There are an estimated 3 million Chikungunya virus (CHIKV) infections per year, but no vaccines or specific pharmaceutical treatments are available. RNA-dependent RNA polymerase (RdRp) of CHIKV, encoded by nonstructural protein 4 (nsP4), was targeted to identify potential antiviral compounds in this study. A 3D model of the nsP4 was generated by homology modeling technique and Pockdrug-Server was used to predict ligand binding sites. The pharmacophore hypothesis was developed followed by virtual screening. 300 most potential ligands were selected from a library of 3000 compounds, after filtering for the molecules satisfying Lipinski's Rule of Five. Using molecular docking followed by ADMET analysis, 27 leads were then selected. We used MD simulations of the three best compounds that bind to the catalytic, palm, and thumb domains to find out how the ligand-protein interactions change over time.

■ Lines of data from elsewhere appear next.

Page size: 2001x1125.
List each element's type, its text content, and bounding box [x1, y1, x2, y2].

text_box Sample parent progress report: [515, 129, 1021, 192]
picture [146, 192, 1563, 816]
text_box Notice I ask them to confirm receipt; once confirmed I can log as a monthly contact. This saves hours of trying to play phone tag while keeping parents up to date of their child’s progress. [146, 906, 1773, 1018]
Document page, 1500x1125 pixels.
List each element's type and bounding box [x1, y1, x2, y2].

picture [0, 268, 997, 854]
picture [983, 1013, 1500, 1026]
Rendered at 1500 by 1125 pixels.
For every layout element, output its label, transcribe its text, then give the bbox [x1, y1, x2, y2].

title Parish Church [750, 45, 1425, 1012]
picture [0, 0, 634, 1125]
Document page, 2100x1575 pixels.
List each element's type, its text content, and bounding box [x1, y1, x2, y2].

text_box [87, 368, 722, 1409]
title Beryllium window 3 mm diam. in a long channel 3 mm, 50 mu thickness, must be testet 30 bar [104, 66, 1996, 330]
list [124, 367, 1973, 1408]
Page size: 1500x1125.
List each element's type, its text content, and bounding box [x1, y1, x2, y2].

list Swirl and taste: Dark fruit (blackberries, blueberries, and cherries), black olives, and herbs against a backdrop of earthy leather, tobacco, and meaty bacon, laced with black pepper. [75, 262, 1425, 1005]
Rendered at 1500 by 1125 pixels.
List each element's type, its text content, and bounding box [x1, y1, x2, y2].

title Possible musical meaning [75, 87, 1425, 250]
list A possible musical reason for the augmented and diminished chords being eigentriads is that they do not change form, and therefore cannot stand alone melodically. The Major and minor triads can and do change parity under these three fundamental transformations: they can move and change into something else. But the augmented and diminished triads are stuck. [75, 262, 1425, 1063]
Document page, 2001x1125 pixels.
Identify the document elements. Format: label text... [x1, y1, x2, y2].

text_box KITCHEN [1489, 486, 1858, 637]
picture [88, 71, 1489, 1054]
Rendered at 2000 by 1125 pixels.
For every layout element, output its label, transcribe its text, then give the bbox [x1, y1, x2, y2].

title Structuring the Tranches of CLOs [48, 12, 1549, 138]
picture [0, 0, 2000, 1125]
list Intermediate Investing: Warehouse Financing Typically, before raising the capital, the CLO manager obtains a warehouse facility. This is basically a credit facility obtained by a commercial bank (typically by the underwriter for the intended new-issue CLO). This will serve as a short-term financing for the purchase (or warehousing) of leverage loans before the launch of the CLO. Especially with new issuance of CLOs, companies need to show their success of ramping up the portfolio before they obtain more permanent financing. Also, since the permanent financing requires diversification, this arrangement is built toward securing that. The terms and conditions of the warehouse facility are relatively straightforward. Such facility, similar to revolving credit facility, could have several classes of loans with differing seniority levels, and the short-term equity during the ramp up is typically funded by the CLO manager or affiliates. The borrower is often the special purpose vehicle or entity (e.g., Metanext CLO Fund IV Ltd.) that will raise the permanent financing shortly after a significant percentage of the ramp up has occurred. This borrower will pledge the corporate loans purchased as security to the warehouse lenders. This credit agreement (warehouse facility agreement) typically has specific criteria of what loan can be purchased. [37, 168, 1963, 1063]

RMSD, RMSF, radius of gyration, free energy landscapes, and principal component analyses revealed that complexes nsP4-ZINC-12820763 and nsP4-ZINC-33280972 were more stable. Simulated trajectories were further used to compute MMGBSA binding energies of PubChem-135638918 (-22.33 kcal/mol), ZINC-12820763 (-50.19 kcal/mol) and ZINC-33280972 (-32.69 kcal/mol) bound to catalytic, palm and thumb domains, respectively. HOMO and LUMO of potential molecules were also investigated using density functional theory computations. With the support of computational simulations, three compounds were shown to have the potential to inhibit RdRp of CHIKV and need further evaluation using in-vitro and in-vivo analysis.